Problem description: An exact copy of each line below is needed, with no images in it.

Record set:

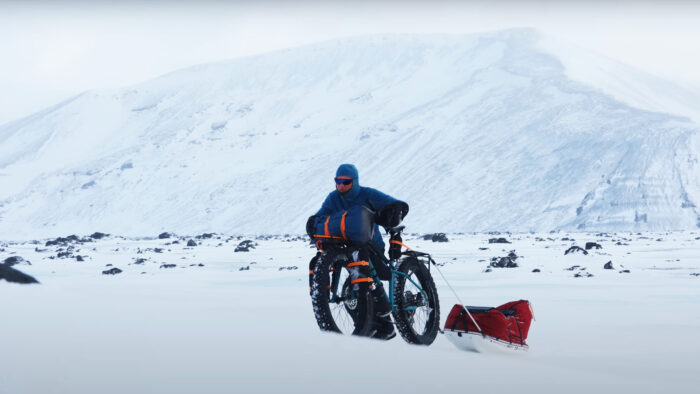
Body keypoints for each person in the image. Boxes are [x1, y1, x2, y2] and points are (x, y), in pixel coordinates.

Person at [312, 163, 408, 340]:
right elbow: (321, 215)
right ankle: (373, 327)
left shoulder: (367, 194)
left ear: (354, 181)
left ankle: (382, 320)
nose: (340, 185)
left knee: (371, 278)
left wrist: (391, 216)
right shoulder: (333, 198)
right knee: (351, 290)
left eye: (345, 182)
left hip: (372, 246)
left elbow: (394, 205)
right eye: (337, 181)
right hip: (346, 246)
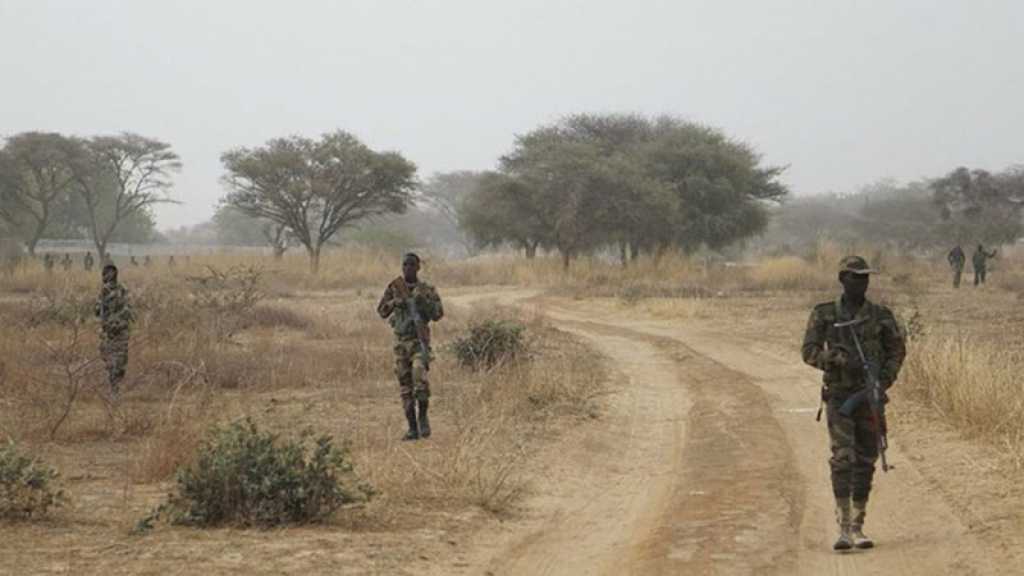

Response area:
Body keypoints for each person in the image. Boxes are [x1, y1, x2, y2] and points are (x, y), in pixel coordinates.

Person at [312, 163, 408, 340]:
right elbow: (321, 215)
right ankle: (373, 327)
left shoulder: (367, 194)
left ear: (354, 181)
left ankle: (382, 320)
nose: (340, 185)
left knee: (371, 278)
left wrist: (391, 216)
right shoulder: (333, 198)
right knee: (351, 290)
left eye: (345, 182)
left hip: (372, 246)
left elbow: (394, 205)
right eye: (337, 181)
right hip: (346, 246)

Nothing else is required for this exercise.